### Prompt:
For the data below, restate word for word only the lines from the line containing "как религиозно-адм. центра" through the line containing "ремесленными центрами металлургии", both ends included.

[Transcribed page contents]
+++++

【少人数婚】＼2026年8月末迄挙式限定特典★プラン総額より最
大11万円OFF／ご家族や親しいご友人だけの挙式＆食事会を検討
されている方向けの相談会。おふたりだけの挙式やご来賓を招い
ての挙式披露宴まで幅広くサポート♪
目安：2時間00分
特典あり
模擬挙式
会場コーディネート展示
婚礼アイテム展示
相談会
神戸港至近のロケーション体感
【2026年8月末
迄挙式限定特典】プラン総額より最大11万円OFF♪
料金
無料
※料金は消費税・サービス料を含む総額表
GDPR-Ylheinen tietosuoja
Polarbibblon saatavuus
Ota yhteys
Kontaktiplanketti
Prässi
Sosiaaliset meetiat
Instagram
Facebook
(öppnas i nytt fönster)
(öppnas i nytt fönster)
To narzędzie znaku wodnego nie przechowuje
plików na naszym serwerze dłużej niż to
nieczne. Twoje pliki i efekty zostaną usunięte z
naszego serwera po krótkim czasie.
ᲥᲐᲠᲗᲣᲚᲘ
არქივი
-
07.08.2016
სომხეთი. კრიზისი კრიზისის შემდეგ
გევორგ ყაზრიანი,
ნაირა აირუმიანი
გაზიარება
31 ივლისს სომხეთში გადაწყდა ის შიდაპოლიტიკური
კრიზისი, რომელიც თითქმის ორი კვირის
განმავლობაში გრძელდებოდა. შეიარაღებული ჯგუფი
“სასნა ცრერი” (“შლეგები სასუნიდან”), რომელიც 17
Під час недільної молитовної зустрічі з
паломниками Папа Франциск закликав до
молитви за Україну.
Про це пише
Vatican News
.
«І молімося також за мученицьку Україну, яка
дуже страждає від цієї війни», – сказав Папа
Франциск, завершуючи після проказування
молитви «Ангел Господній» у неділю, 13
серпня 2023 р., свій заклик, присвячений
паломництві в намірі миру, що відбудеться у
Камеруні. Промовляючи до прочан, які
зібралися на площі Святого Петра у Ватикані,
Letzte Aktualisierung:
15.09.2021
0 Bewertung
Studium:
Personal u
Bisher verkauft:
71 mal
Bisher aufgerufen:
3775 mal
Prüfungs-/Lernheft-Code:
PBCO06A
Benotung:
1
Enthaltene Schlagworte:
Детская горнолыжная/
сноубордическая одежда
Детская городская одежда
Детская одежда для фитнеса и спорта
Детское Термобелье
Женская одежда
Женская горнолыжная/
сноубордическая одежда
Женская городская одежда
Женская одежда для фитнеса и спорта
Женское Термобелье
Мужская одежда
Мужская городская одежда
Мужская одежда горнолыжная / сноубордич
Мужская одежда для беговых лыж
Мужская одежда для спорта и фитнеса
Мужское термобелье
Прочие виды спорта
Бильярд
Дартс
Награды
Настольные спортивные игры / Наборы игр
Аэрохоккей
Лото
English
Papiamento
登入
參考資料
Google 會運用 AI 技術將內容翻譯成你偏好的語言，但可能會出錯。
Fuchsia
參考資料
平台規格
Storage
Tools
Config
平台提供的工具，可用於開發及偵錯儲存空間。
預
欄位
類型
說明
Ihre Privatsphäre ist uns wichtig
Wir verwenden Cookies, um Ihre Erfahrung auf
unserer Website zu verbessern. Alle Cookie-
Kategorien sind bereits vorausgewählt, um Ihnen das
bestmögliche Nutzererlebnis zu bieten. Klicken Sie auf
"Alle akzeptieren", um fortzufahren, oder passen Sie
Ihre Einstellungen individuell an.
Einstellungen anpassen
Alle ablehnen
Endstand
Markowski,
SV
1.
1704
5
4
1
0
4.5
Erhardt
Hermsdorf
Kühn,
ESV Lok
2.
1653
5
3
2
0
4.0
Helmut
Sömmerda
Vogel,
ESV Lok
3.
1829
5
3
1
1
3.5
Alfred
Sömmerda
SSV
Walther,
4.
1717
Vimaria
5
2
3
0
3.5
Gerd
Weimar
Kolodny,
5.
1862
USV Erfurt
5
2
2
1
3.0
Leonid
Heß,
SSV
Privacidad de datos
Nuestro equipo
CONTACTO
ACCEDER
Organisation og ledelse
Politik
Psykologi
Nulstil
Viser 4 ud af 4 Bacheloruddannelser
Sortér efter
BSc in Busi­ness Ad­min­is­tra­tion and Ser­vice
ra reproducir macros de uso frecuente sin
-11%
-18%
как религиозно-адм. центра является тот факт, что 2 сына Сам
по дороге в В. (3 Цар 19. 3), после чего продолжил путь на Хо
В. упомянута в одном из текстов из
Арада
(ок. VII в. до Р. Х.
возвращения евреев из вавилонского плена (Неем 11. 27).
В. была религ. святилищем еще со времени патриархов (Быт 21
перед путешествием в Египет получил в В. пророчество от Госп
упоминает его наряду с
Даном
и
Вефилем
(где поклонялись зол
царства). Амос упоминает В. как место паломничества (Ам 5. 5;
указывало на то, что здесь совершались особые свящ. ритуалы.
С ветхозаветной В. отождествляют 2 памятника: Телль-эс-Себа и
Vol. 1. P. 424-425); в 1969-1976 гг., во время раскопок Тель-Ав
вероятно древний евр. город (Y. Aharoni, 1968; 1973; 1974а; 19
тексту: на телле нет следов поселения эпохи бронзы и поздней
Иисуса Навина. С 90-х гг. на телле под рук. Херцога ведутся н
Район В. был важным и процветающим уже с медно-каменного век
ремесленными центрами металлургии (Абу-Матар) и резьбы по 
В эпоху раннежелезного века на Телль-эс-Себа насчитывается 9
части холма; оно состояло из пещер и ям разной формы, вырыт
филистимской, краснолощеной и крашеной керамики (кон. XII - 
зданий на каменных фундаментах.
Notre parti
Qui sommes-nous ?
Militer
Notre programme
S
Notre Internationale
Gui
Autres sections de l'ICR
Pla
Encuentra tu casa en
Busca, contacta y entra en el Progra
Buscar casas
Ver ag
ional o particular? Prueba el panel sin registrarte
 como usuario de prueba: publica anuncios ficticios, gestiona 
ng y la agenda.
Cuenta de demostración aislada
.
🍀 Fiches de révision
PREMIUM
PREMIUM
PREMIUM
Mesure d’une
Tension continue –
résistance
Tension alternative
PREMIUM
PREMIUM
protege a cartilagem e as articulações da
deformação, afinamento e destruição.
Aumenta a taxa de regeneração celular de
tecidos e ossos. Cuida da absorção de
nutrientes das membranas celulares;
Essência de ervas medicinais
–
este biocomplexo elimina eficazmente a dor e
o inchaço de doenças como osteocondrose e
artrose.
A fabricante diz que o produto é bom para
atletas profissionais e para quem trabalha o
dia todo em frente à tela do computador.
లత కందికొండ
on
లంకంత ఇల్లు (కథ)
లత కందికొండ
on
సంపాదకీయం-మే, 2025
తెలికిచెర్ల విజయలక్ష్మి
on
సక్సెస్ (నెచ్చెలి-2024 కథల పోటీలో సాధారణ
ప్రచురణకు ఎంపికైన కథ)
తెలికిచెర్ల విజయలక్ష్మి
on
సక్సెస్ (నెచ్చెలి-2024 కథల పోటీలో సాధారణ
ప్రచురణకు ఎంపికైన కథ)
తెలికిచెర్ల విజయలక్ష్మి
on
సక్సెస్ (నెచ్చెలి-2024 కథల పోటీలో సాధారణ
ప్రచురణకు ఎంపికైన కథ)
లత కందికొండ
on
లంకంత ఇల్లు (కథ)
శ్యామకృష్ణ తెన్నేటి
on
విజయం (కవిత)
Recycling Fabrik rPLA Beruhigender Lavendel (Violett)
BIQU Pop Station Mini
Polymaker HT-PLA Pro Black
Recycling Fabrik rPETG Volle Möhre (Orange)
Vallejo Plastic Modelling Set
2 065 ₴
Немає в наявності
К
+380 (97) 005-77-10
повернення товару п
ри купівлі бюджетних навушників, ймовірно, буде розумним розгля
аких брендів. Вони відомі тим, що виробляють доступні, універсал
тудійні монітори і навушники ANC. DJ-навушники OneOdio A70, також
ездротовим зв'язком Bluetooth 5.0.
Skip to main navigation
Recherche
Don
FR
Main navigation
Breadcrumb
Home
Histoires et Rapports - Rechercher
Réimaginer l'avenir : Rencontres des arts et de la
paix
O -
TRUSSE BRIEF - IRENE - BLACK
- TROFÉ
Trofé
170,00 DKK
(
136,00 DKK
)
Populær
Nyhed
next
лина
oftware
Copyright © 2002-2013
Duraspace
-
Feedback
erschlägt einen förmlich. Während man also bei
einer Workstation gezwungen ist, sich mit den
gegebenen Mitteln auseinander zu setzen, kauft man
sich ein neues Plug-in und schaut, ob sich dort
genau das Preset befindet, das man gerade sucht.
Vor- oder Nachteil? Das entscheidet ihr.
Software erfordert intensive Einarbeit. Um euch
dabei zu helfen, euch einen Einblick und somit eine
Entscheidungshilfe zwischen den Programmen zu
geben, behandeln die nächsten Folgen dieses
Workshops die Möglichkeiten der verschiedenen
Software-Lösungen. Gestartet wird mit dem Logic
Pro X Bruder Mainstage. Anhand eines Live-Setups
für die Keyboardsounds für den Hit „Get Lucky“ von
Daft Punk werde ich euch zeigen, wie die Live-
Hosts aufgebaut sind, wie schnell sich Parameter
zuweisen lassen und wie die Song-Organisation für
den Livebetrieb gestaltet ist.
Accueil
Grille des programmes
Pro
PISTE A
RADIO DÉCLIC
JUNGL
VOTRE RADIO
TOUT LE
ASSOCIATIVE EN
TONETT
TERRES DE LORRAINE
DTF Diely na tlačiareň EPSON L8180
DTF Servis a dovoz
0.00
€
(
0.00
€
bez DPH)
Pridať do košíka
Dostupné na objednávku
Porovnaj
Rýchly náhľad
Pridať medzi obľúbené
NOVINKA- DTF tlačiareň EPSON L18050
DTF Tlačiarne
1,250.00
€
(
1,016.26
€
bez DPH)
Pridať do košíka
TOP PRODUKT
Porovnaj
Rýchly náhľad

+++++

### Answer for this exercise:
как религиозно-адм. центра является тот факт, что 2 сына Сам
по дороге в В. (3 Цар 19. 3), после чего продолжил путь на Хо
В. упомянута в одном из текстов из
Арада
(ок. VII в. до Р. Х.
возвращения евреев из вавилонского плена (Неем 11. 27).
В. была религ. святилищем еще со времени патриархов (Быт 21
перед путешествием в Египет получил в В. пророчество от Госп
упоминает его наряду с
Даном
и
Вефилем
(где поклонялись зол
царства). Амос упоминает В. как место паломничества (Ам 5. 5;
указывало на то, что здесь совершались особые свящ. ритуалы.
С ветхозаветной В. отождествляют 2 памятника: Телль-эс-Себа и
Vol. 1. P. 424-425); в 1969-1976 гг., во время раскопок Тель-Ав
вероятно древний евр. город (Y. Aharoni, 1968; 1973; 1974а; 19
тексту: на телле нет следов поселения эпохи бронзы и поздней
Иисуса Навина. С 90-х гг. на телле под рук. Херцога ведутся н
Район В. был важным и процветающим уже с медно-каменного век
ремесленными центрами металлургии (Абу-Матар) и резьбы по 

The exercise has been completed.